Migliori serie 2018-2019 sono state incoronate “Game of Thrones” (“Trono di Spade”, HBO) per la categoria drammatica, nell’anno della sua ottava e ultima stagione – era in corsa con un numero di candidature record, ben 32 –, la commedia rivelazione di matrice inglese “Fleabag” (Amazon Prime Video) e la miniserie evento “Chernobyl” (HBO). Ancora, miglior film Tv è “Bandersnatch – Black Mirror” targato Netflix.
Se “Game of Thrones” si aggiudica come da previsione il premio più importante come serie drammatica, rimane però fuori dalle altre categorie in cui era dato come super favorito. Vediamo in particolare la miglior regia: nel dramma infatti il premio va a sorpresa a “Ozark” (Netflix) diretta da Jason Bateman (espisodio “Reparations”); nella commedia si conferma “Fleabag” (Prime Video) firmata da Harry Bradbeer e per la miniserie c’è ancora “Chernobyl” (HBO) diretta da Johan Renck.
Le sceneggiature più belle secondo l’Academy of Television Arts & Sciences sono per la categoria drammatica “Succession” (Episodio: “Nobody Is Ever Missing”, targata HBO) firmata da Jesse Armstrong, mentre per le altre due categorie – come da trend della serata – troviamo la commedia “Fleabag” (Prime Video) scritta da Phoebe Waller-Bridge e la miniserie “Chernobyl” (HBO) firmata da Craig Mazin.
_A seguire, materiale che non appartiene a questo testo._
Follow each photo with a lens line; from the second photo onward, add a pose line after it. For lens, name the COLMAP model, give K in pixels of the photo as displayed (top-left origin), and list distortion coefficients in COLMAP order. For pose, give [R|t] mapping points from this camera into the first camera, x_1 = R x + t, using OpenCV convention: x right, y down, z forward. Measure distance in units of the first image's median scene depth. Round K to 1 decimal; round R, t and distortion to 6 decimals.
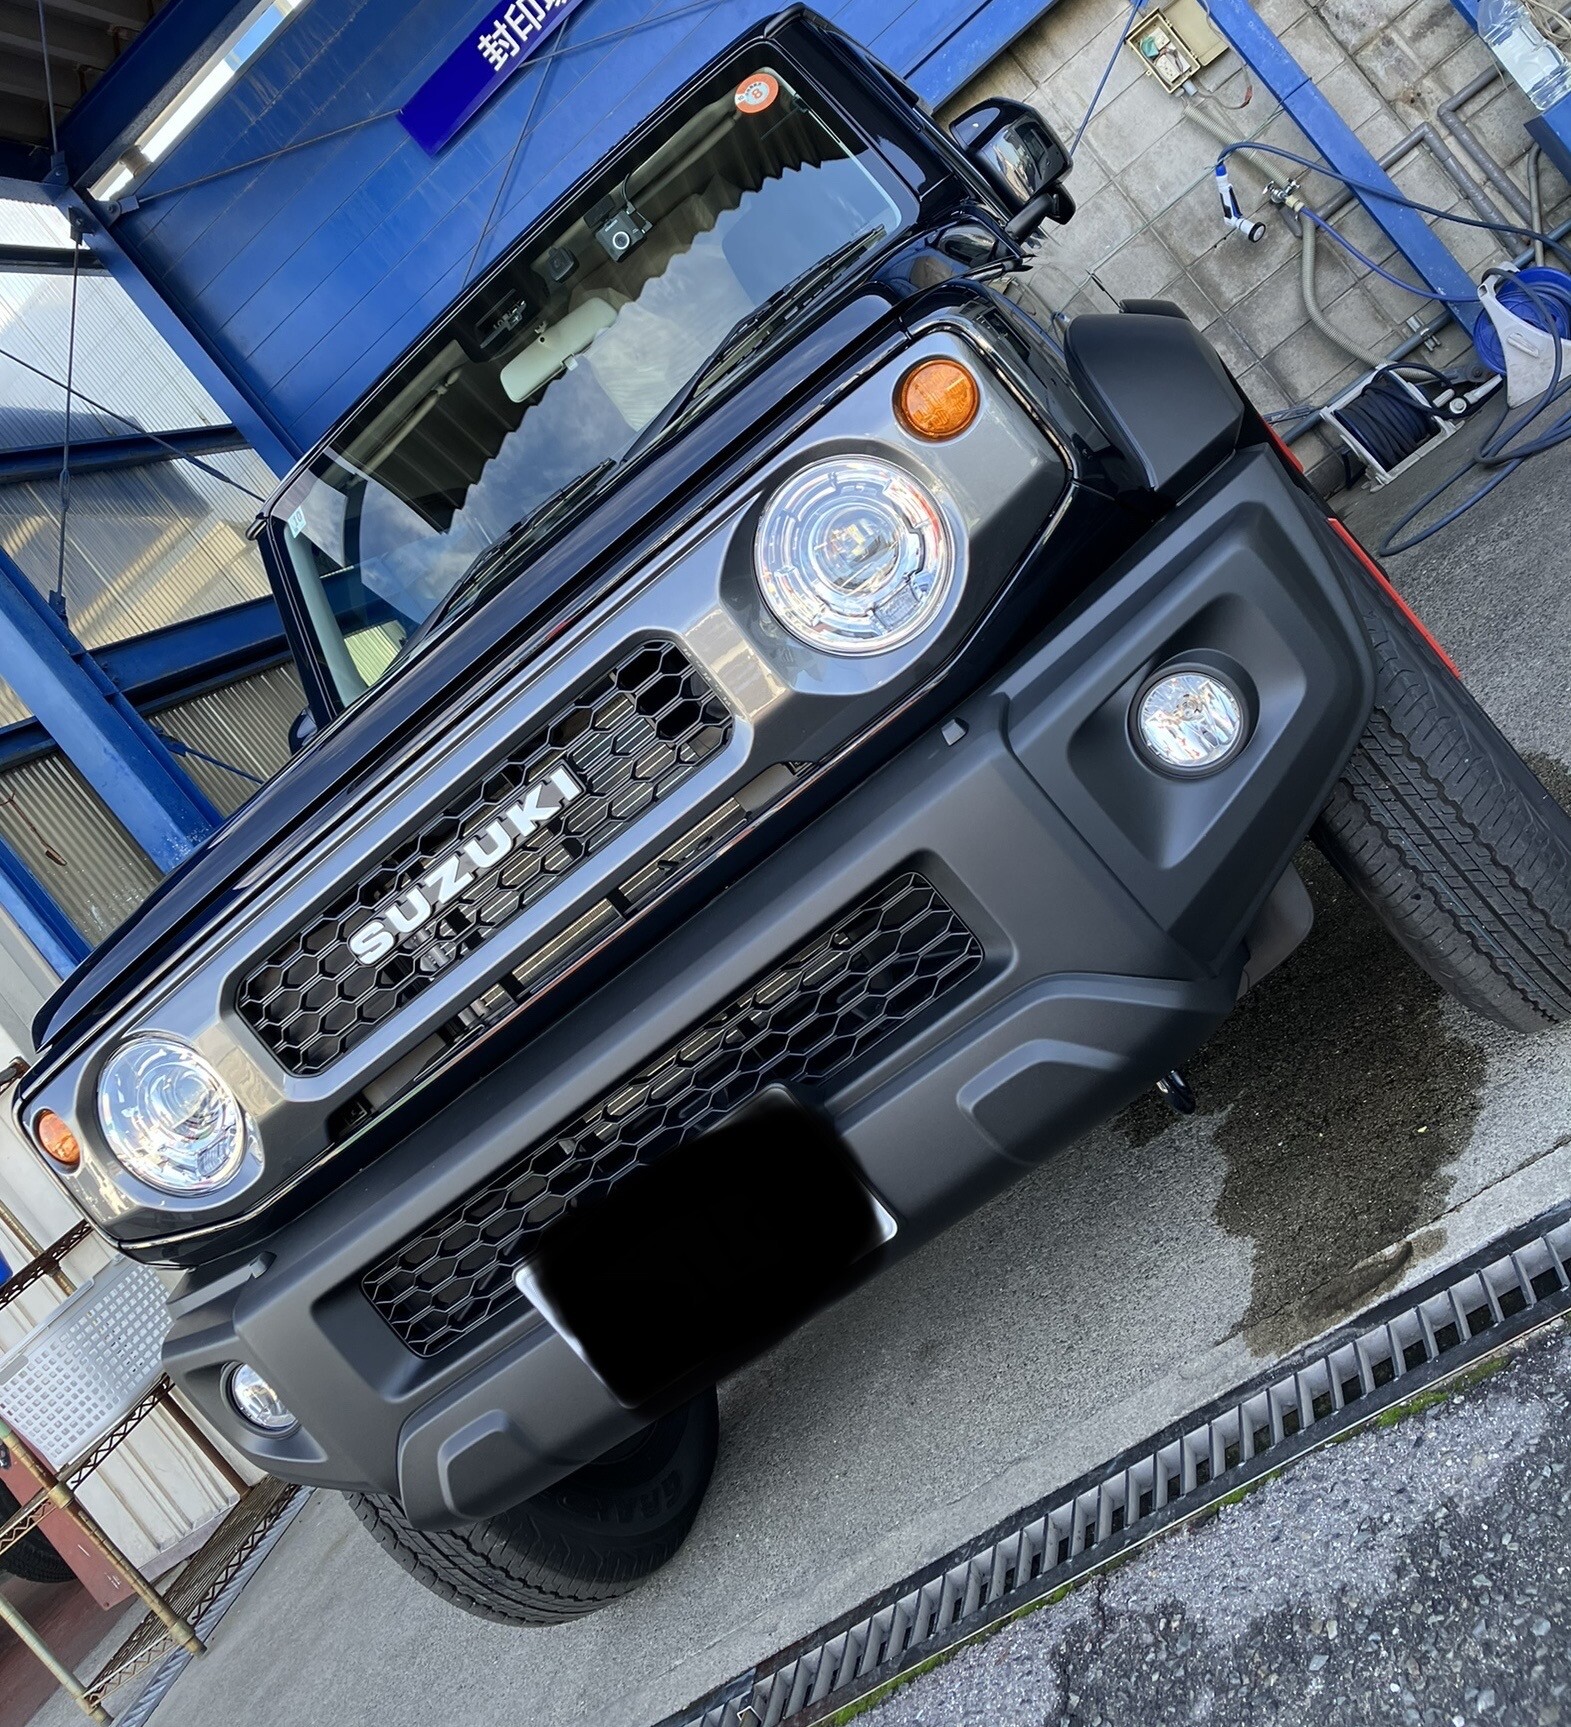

Tra le categorie più seguite sono state senza dubbio quelle per i miglior interpreti. Nella sezione dramma vincono Billy Porter di “Pose” (Fox) e la britannica Jodie Comer, star rivelazione di “Killing Eve” (BBC America). Favoritissimi erano gli interpreti di “Game of Thrones” Kit Harington e Emilia Clarke, per i ruoli rispettivamente di Jon Snow e Daenerys Targaryen; alla serie HBO è andato comunque l’Emmy per l’attore non protagonista Peter Dinklage nel ruolo di Tyrion Lannister. Miglior attrice non protagonista è Julia Garner di “Ozark” (Netflix).
Nella commedia si impone come da attese Phoebe Waller-Bridge protagonista di “Fleabag” (Amazon Prime Video), anche sceneggiatrice della serie cui è andato un altro Emmy; miglior interprete maschile è Bill Hader per “Barry” (HBO). Gli attori non protagonisti vengono entrambi dalla serie “The Marvelous Mrs. Maisel” (Prime Video), ovvero Tony Shalhoub e Alex Borstein.
Infine, la miniserie. Miglior attore è Jharrel Jerome, protagonista di “When They See Us” (Netflix) – sbaragliando i favoriti Jared Harris di “Chernobyl” e Mahershala Ali di “True Detective” –, e la star hollywoodiana Michelle Williams vince per il biopic “Fosse/Verdon” (Fox). Non protagonisti sono l’inglese Ben Whishaw per “A Very English Scandal” (Prime Video) e il premio Oscar Patricia Arquette per il ruolo in “The Act” (Hulu).